Data records:
BEGIN

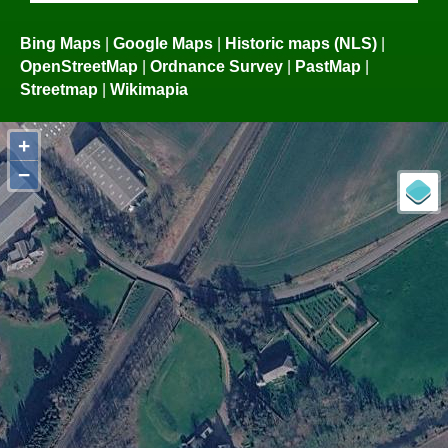
Bing Maps
|
Google Maps
|
Historic maps (NLS)
|
OpenStreetMap
|
Ordnance Survey
|
PastMap
|
Streetmap
|
Wikimapia
+
−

END

What to do: Whenever a line holds a picture, print that line without the picture. All other data must be output exactly.

Exercise output:
Bing Maps
|
Google Maps
|
Historic maps (NLS)
|
OpenStreetMap
|
Ordnance Survey
|
PastMap
|
Streetmap
|
Wikimapia
+
−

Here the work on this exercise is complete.